Pour être parfaitement certain de guider les sondes avec le laser, il serait bien sûr nécessaire d'assurer l'alignement laser, sonde, Proxima, pendant 10 minutes. Pour ce faire il faudrait satelliser le laser et les sondes afin d'éviter la rotation de la Terre sur elle même et son action sur la vitesse orbitale du couple laser/sonde. Rêvons que nous y arrivions, le laser serait toujours en orbite autour du soleil, ce qui fait revenir au schéma de la figure 2, où le laser remplacerait la Terre. On comprend alors qu'il faut en réalité assurer l'alignement Soleil, laser, sonde, Proxima. Cela revient, ni plus ni moins, à annuler la vitesse orbitale du laser et des sondes autour du soleil. Cette vitesse vaut environ 30 km/s, si on se trouve à la distance de la Terre par rapport au Soleil. Aucun moteur de fusée existant, ou envisageable avec nos technologies actuelles, n'est capable de fournir un tel delta V (différence de vitesse orbitale, voir wiki). Tout au plus savons nous faire du 2 à 3 km/s, pour un prix exorbitant. On peut bien sûr éloigner le laser et les sondes du Soleil, pour avoir un faible delta V, genre 1km/s, mais il faut alors les positionner à une centaine de fois la distance Soleil-Pluton. C'est à dire envoyer une centaine de centrales nucléaires à 100 fois la distance Soleil-Pluton ...
Y a-t-il un scientifique dans la salle ?
Visiblement les responsables du projet Breakthrouh Starshot n'ont pas pensé à tout. Vous me direz, ils apportent 100 millions de dollars, on ne peut donc pas leur en vouloir. On ne peut pas non plus en vouloir à Mark Zuckerberg, membre du board de ce projet, car nul n'est tenu de connaître les secrets de la mécanique gravitationnelle. En revanche on peut douter des raisons qui attirent les cautions scientifiques de ce projet, car eux ne peuvent ignorer des problèmes de géométrie aussi simples. Certes nous sommes habitués aux erreurs de Stephen Hawking dans ses théories de physique, mais ici la ficelle est très épaisse.
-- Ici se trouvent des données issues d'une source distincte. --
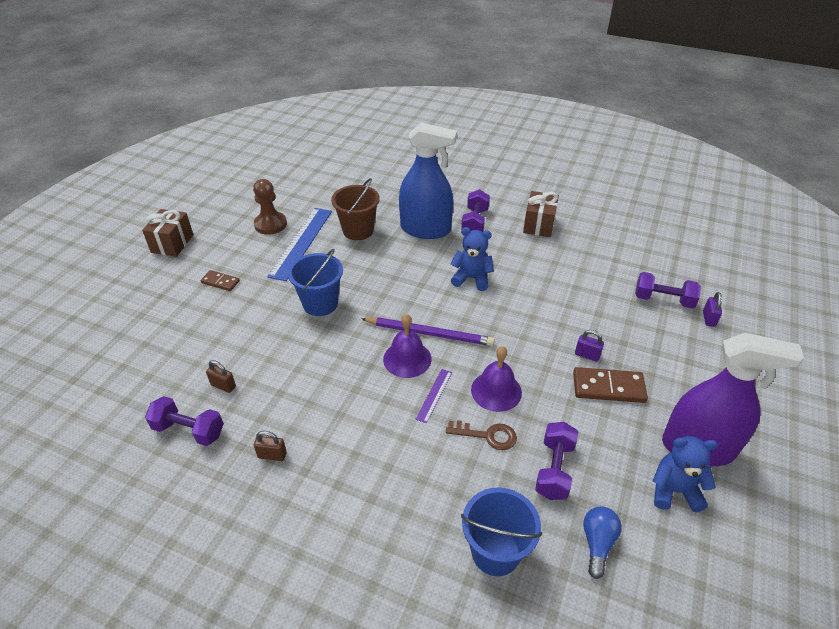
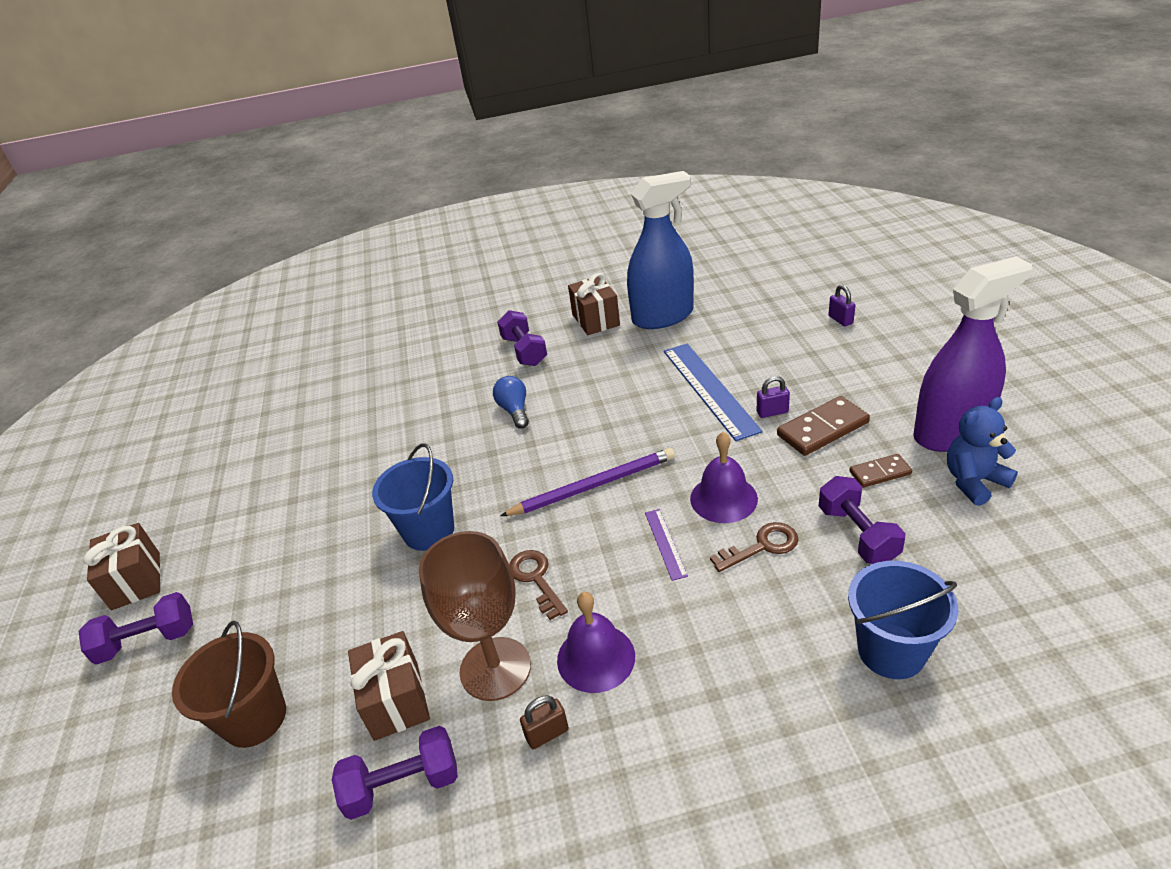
camera: 30 degrees left, 5 degrees down
(220, 282) = (262, 585): brown domino -> brown domino (880, 473)
(223, 385) = (396, 700): brown padlock -> brown gift
(270, 224) = (266, 482): brown pawn -> none
(281, 403) = (495, 668): none -> brown goblet
(301, 242) = (332, 479): blue ruler -> blue ruler (709, 389)
(346, 368) = (536, 579): none -> brown key
(358, 230) = (393, 428): brown bucket -> brown bucket (255, 718)
(407, 359) = (596, 526): purple bell -> purple bell (596, 657)
(425, 229) = (475, 386): blue spray bottle -> blue spray bottle (663, 316)
(471, 278) = (580, 406): blue teddy bear -> none
(597, 543) = (966, 573): blue light bulb -> blue light bulb (514, 410)
(663, 300) = (785, 325): purple dumbbell -> purple dumbbell (148, 641)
Un tel scientifique devrait avoir l'obligation de prévenir que les lois de la gravitation rendent illusoire un tel projet, et ainsi qu'on évite une gabegie d'argent inutile. 100 millions de dollars, voire les centaines de milliards de dollars finalement nécessaires, seraient bien mieux utilisés dans la recherche pour des énergies propres, par exemple.